§ **Data for review**

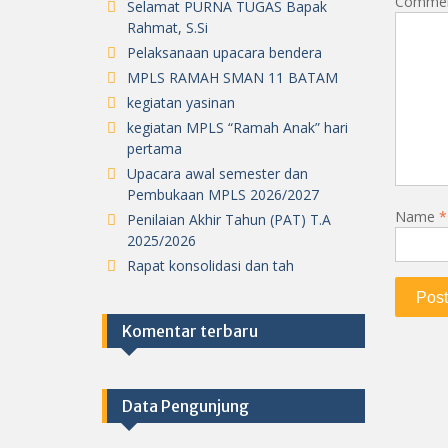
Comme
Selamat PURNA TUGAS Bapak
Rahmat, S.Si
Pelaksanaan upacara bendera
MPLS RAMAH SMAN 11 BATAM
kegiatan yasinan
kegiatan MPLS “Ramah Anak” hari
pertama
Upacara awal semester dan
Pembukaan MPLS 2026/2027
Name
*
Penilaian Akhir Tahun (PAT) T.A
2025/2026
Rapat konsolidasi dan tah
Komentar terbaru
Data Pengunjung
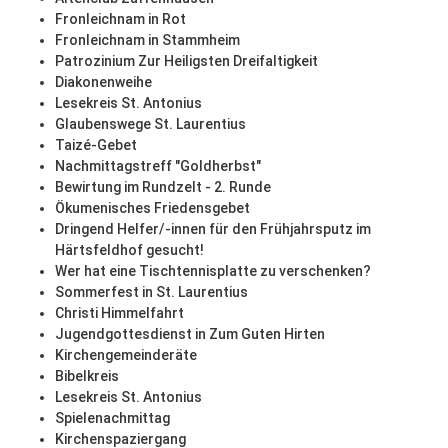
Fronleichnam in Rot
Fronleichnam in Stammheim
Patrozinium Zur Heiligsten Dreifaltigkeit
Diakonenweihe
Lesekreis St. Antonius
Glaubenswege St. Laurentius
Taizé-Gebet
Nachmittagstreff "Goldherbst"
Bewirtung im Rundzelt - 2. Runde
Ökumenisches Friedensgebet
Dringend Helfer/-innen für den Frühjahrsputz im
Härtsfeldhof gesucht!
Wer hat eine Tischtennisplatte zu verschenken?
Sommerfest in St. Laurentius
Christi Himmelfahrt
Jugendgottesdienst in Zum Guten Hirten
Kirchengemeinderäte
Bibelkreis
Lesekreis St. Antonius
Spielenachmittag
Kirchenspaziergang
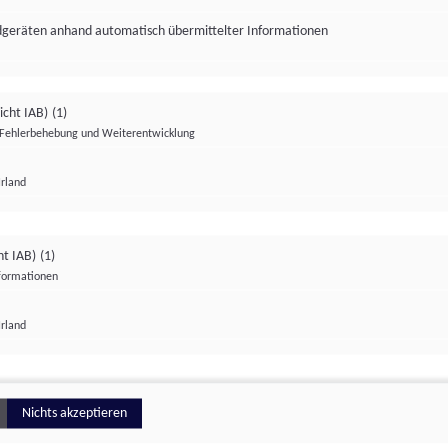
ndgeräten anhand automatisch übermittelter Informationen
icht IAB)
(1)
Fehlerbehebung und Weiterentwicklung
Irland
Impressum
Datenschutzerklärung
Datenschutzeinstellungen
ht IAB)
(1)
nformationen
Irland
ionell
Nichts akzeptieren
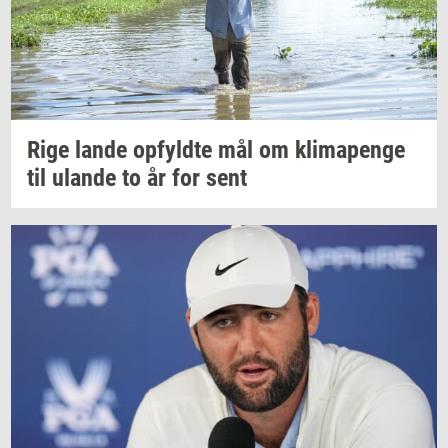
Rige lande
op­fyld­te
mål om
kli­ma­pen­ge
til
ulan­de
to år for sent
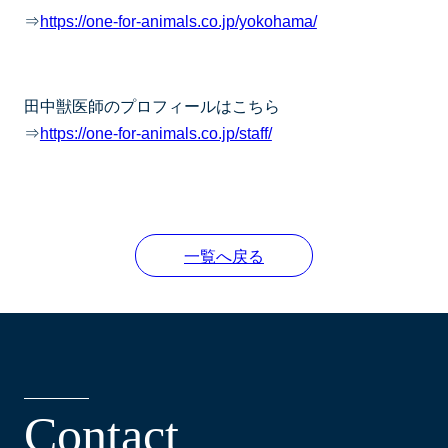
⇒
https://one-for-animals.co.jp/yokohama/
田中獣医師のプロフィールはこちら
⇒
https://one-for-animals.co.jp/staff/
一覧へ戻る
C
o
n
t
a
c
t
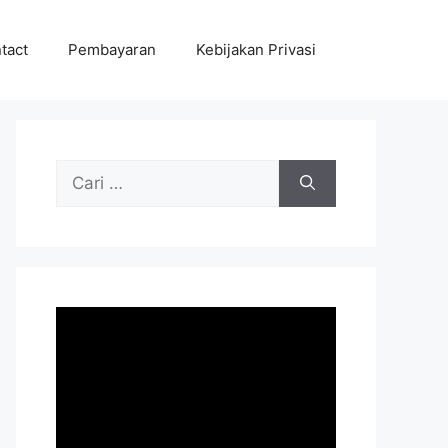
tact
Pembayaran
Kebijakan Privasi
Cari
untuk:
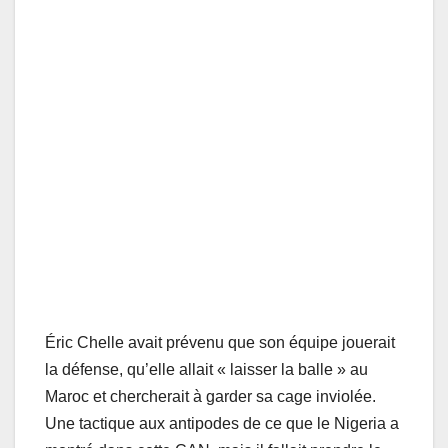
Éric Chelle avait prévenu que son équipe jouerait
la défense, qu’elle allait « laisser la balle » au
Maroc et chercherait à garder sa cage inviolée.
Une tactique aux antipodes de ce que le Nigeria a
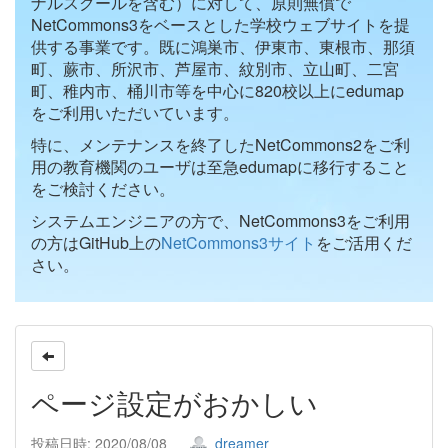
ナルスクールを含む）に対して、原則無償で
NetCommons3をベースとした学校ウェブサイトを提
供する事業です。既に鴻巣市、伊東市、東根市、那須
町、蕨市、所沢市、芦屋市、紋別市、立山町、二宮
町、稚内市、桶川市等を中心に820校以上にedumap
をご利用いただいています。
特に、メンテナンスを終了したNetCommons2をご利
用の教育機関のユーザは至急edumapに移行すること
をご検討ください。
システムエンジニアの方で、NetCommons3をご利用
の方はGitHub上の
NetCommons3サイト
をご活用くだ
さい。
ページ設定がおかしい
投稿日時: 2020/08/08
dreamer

* * *

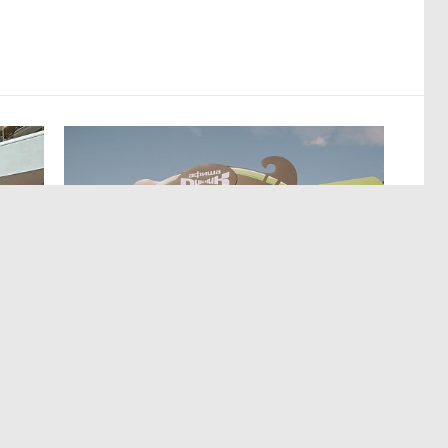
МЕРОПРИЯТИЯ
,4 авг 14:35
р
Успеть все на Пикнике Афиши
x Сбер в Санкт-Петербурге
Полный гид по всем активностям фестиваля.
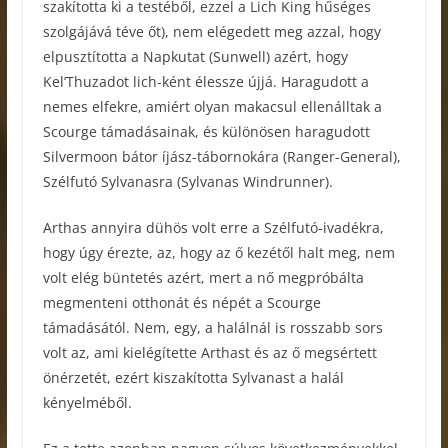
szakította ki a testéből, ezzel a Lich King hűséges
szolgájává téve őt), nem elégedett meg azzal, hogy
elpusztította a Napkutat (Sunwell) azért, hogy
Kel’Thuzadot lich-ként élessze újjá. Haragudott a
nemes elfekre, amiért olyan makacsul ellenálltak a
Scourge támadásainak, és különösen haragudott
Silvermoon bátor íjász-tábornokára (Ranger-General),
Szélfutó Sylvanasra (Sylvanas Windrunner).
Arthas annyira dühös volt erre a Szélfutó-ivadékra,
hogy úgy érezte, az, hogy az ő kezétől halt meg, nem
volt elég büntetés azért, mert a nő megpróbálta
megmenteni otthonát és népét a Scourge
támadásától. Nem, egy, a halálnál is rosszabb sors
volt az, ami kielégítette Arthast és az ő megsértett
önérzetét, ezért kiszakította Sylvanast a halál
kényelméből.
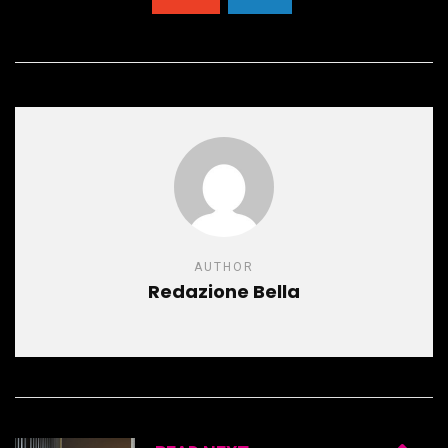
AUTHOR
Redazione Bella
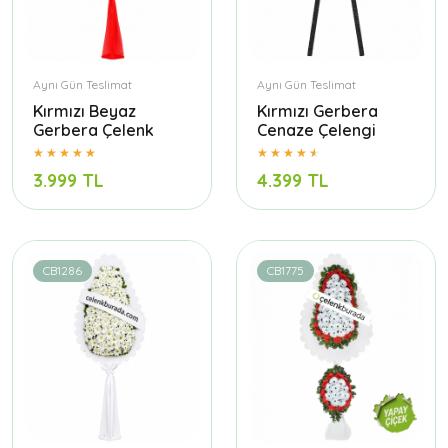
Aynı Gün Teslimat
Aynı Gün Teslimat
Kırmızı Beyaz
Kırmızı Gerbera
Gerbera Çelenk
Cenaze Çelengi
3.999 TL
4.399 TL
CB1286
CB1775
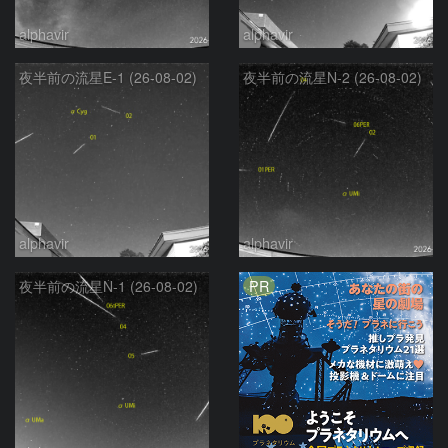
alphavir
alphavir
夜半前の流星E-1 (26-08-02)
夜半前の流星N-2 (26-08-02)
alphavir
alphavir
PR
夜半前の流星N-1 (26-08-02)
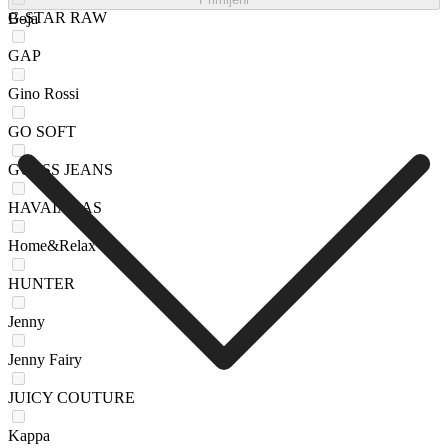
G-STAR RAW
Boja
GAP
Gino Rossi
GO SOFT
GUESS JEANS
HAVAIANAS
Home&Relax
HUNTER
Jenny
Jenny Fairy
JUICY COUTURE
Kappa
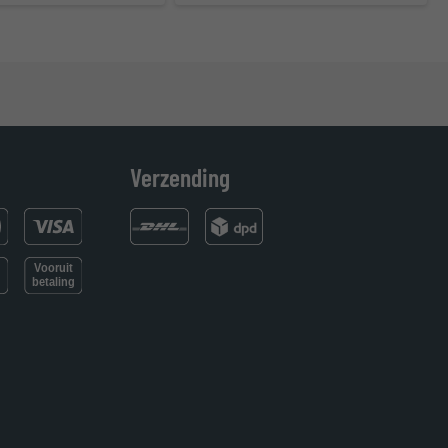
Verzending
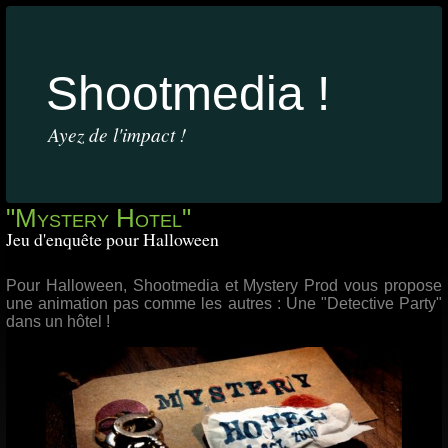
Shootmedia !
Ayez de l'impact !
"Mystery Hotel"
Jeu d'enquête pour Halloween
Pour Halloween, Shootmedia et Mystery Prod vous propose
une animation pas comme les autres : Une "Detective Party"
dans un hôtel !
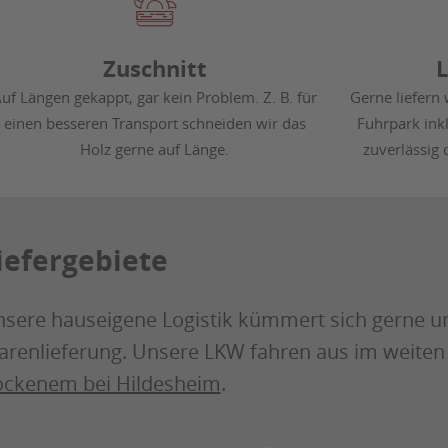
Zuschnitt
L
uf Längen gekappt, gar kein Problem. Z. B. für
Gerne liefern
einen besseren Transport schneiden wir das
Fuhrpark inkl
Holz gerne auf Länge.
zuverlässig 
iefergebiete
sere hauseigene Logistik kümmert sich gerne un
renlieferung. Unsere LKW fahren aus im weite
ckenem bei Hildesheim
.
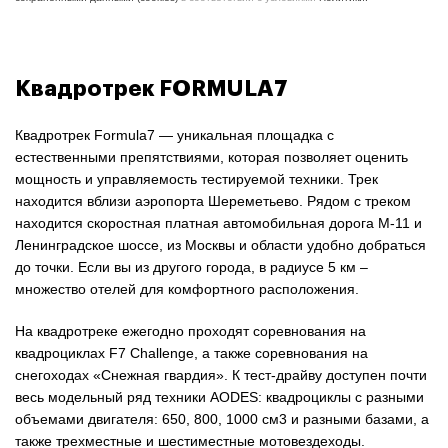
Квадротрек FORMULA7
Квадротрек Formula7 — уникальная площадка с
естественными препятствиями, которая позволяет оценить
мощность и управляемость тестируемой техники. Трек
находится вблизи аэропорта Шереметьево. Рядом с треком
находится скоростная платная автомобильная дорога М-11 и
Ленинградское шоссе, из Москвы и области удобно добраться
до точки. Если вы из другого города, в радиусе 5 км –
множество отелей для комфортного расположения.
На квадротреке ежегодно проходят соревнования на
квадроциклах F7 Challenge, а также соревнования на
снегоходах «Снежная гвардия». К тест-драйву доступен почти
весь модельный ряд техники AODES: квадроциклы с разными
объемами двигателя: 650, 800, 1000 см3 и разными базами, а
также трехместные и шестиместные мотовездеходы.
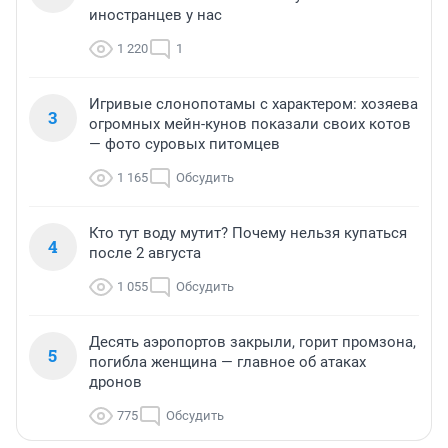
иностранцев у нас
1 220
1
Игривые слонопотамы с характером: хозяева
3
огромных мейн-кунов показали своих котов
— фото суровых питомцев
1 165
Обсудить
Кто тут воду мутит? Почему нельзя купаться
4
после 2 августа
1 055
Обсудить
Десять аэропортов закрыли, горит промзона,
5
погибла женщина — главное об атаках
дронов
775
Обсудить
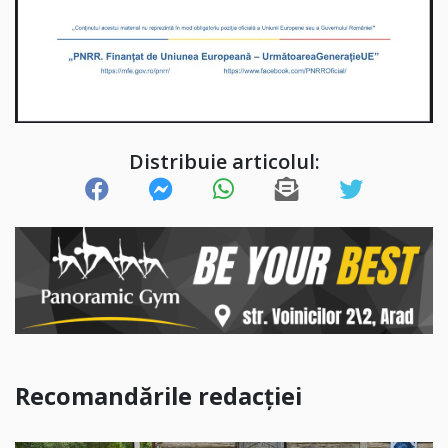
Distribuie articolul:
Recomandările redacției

§ **Task**
Check each line above for the string "Mystery" and show the ones that have it.

§ **Task output**
"Mystery Hotel"
Pour Halloween, Shootmedia et Mystery Prod vous propose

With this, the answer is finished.